Autres mesures importantes du marché du travail : le « taux de participation » des personnes aptes au travail et la « création nette d’emplois » parmi les employeurs des secteurs privé et public.

« Ces mesures sont d’autant plus importantes ces temps-ci parce que leur évolution très différente entre le Canada et les États-Unis explique en bonne partie le retard de l’économie américaine à récupérer les emplois perdus au pire de la pandémie par rapport à ce qui s’est passé au Canada, souligne l’économiste Francis Généreux.

« Par exemple, quand on examine les taux de participation au marché du travail, qui avaient connu une baisse significative dans les deux pays en début de pandémie, on constate qu’au Canada, il est remonté à son niveau de 65 % qui s’observait avant la pandémie. Mais aux États-Unis, ce taux de participation stagne autour de 61 %, ce qui est presque deux points de pourcentage inférieur au niveau d’avant-pandémie, indique M. Généreux.

Ça signifie qu’un nombre très élevé d’Américains continuent de retarder un éventuel retour au travail après la pandémie. Ils réduisent aussi le nombre de “chercheurs actifs d’emploi” qui est mesuré par le taux de chômage, qui se retrouve ainsi anormalement bas.

Francis Généreux, économiste principal au Mouvement Desjardins

Un tel constat se répète aussi lorsque l’on compare le niveau de redressement de la création d’emploi entre le Canada et les États-Unis.

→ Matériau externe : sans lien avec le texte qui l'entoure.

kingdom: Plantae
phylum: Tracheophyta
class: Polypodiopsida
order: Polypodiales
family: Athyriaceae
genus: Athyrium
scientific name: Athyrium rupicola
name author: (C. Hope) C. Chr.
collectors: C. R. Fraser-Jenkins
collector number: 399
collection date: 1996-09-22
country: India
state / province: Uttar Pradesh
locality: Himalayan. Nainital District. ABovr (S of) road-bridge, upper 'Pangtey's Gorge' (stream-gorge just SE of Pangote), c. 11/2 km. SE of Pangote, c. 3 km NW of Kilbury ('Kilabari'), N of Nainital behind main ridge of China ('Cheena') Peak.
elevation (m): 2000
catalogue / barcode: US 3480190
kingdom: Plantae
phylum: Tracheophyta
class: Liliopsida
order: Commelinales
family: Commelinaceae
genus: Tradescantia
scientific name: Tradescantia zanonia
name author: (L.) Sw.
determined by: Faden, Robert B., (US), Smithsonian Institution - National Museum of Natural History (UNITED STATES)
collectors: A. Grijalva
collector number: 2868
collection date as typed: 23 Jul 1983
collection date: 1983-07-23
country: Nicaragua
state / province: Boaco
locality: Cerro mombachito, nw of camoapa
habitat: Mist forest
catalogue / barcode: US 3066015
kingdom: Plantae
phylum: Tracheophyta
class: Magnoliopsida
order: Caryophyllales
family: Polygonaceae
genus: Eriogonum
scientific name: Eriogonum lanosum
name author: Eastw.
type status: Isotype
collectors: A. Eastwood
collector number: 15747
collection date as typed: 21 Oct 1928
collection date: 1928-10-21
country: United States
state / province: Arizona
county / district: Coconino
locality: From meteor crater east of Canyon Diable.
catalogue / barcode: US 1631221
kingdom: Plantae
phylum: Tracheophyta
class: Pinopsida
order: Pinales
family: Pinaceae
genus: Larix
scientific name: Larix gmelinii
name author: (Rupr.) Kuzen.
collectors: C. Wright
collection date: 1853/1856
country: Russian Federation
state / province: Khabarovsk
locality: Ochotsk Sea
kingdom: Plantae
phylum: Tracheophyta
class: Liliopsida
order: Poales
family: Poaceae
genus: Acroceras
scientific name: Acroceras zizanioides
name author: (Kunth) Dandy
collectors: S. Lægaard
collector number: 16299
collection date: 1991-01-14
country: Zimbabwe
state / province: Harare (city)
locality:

« Selon les plus récentes données [de décembre 2021], le marché du travail au Canada a non seulement récupéré tous les emplois perdus au pire de la pandémie, mais il en compte 240 500 de plus qu’en février 2020, avant le début de la pandémie, souligne Francis Généreux.

« Pendant ce temps, aux États-Unis, contrairement à ce que peut laisser croire le taux de chômage redescendu très bas, le marché de l’emploi demeure en déficit de 3,5 millions d’emplois occupés par rapport au nombre mesuré en février 2020, juste avant la pandémie. »

Quant à l’impact politique d’une telle situation ? De l’avis de l’économiste Francis Généreux, la persistance d’un tel déficit d’emplois aux États-Unis pourrait avoir motivé l’inclusion de plusieurs mesures incitatives de retour au travail dans l’énorme plan d’aide à la relance économique d’après-pandémie qui a été présenté récemment au Congrès américain par l’administration du président Biden.

En contrepartie, ces mesures incitatives sont très critiquées par l’opposition républicaine au Congrès, qui les considère comme exagérées et trop coûteuses dans le contexte d’un taux de chômage abaissé à 4 %, et d’un rebond de l’inflation salariale dans les secteurs-clés de l’économie les plus touchés par la rareté de main-d’œuvre qualifiée.

« C’est un exemple du risque d’interférences politiques dans l’interprétation et l’usage des données sur le marché du travail », conclut l’économiste Francis Généreux.